-- WORK INSTRUCTION --
Reproduce the data below line for line and leave out the pictures.

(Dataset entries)
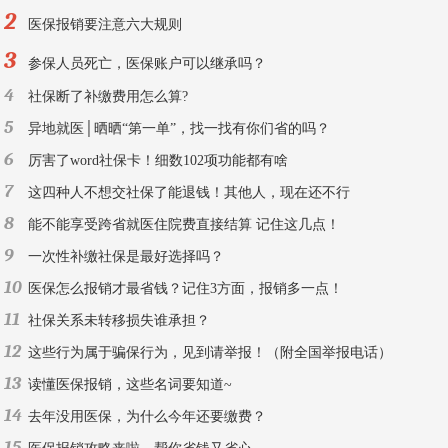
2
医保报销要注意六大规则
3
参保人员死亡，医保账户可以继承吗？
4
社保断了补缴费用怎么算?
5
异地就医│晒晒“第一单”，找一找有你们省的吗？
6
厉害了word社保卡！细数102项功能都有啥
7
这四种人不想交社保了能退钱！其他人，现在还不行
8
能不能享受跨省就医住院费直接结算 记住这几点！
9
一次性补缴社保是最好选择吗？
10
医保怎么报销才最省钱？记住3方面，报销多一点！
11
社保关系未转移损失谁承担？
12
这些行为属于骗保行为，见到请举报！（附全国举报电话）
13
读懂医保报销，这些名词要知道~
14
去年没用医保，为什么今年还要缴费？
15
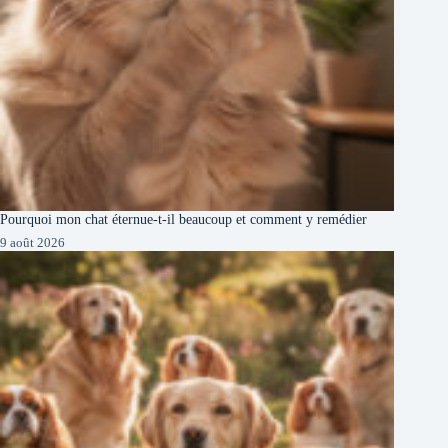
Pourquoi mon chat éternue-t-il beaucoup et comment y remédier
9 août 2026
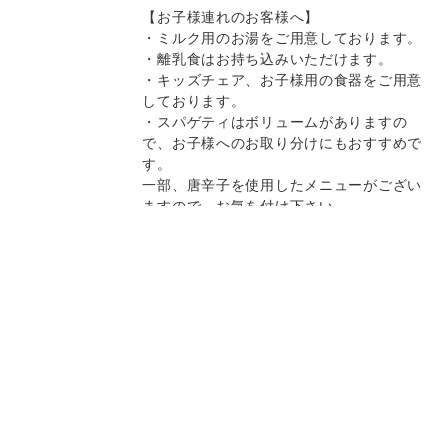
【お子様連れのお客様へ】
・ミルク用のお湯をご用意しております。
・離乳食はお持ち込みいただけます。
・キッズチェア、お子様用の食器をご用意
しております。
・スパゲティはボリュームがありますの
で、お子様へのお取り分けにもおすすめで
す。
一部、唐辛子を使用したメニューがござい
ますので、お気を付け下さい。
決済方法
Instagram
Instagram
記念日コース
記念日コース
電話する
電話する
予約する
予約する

-- ANSWER TO THIS PROBLEM --
2
医保报销要注意六大规则
3
参保人员死亡，医保账户可以继承吗？
4
社保断了补缴费用怎么算?
5
异地就医│晒晒“第一单”，找一找有你们省的吗？
6
厉害了word社保卡！细数102项功能都有啥
7
这四种人不想交社保了能退钱！其他人，现在还不行
8
能不能享受跨省就医住院费直接结算 记住这几点！
9
一次性补缴社保是最好选择吗？
10
医保怎么报销才最省钱？记住3方面，报销多一点！
11
社保关系未转移损失谁承担？
12
这些行为属于骗保行为，见到请举报！（附全国举报电话）
13
读懂医保报销，这些名词要知道~
14
去年没用医保，为什么今年还要缴费？
15
Pourquoi mon chat éternue-t-il beaucoup et comment y remédier
9 août 2026
【お子様連れのお客様へ】
・ミルク用のお湯をご用意しております。
・離乳食はお持ち込みいただけます。
・キッズチェア、お子様用の食器をご用意
しております。
・スパゲティはボリュームがありますの
で、お子様へのお取り分けにもおすすめで
す。
一部、唐辛子を使用したメニューがござい
ますので、お気を付け下さい。
決済方法
Instagram
Instagram
記念日コース
記念日コース
電話する
電話する
予約する
予約する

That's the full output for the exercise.